Mark 5:34: See word notes on 'well' and 'healed' which are both tr as 'whole' in the KJV. cf 'saved'
1 "WELL": 4982. sozo, sode'-zo; from a prim. sos (contr. for obsol. saos, "safe"); to save, i.e. deliver or protect (lit. or fig.):--heal, preserve, save (self), do well, be (make) whole.
2 "HEALED": 5199. hugies, hoog-ee-ace'; from the base of G837; healthy, i.e. well (in body); fig. true (in doctrine):--sound, whole.
Note KJV "whole" as for "well" but different Greek
837. auxano, owx-an'-o; a prolonged form of a prim. verb; to grow ("wax"), i.e. enlarge (lit. or fig., act. or pass.):--grow (up), (give the) increase.

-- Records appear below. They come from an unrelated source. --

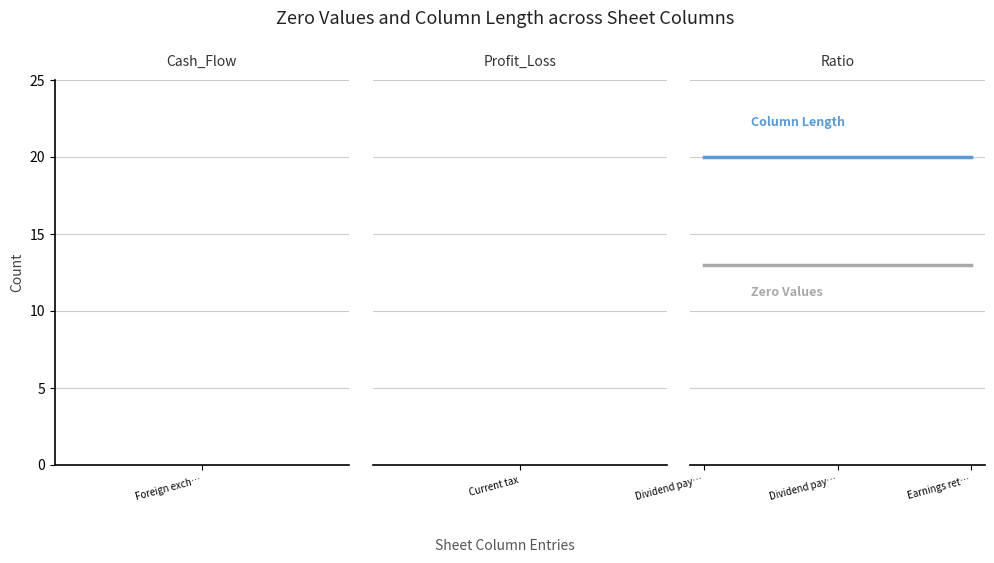

Does the chart display data point markers on the line(s)?

No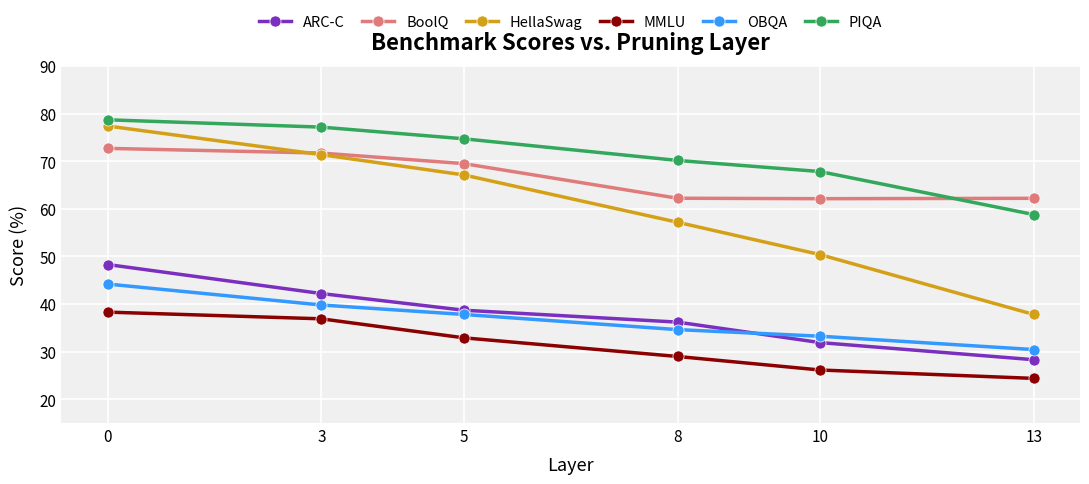

How many data points in ARC-C are less than 38?

3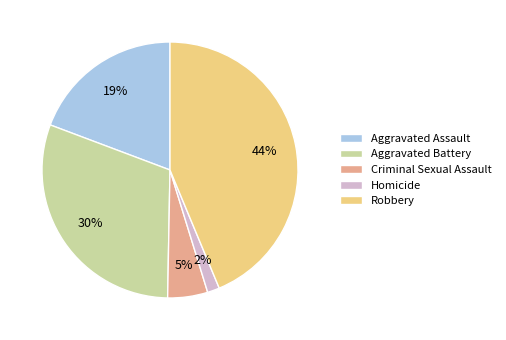

Between Aggravated Battery and Robbery, which is larger?

Robbery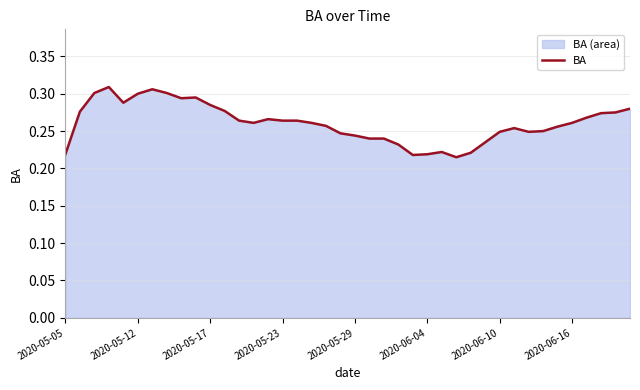

Is it true that the value at 12 is 0.1?

False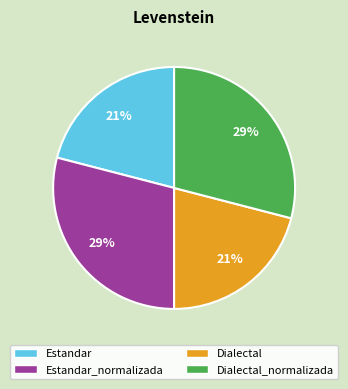

To the nearest percent, what is the average slice percentage?

25%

FAITH 4102. pistis, pis'-tis; from G3982; persuasion, i.e. credence; mor. conviction (of religious truth, or the truthfulness of God or a religious teacher), espec. reliance upon Christ for salvation; abstr. constancy in such profession; by extens. the system of religious (Gospel) truth itself:--assurance, belief, believe, faith, fidelity.
3982. peitho, pi'-tho; a prim. verb; to convince (by argument, true or false); by anal. to pacify or conciliate (by other fair means); reflex. or pass. to assent (to evidence or authority), to rely (by inward certainty):--agree, assure, believe, have confidence, be (wax) content, make friend, obey, persuade, trust, yield.
PEACE 1515. eirene, i-ray'-nay; prob. from a prim. verb eiro (to join); peace (lit. or fig.); by impl. prosperity:--one, peace, quietness, rest, + set at one again.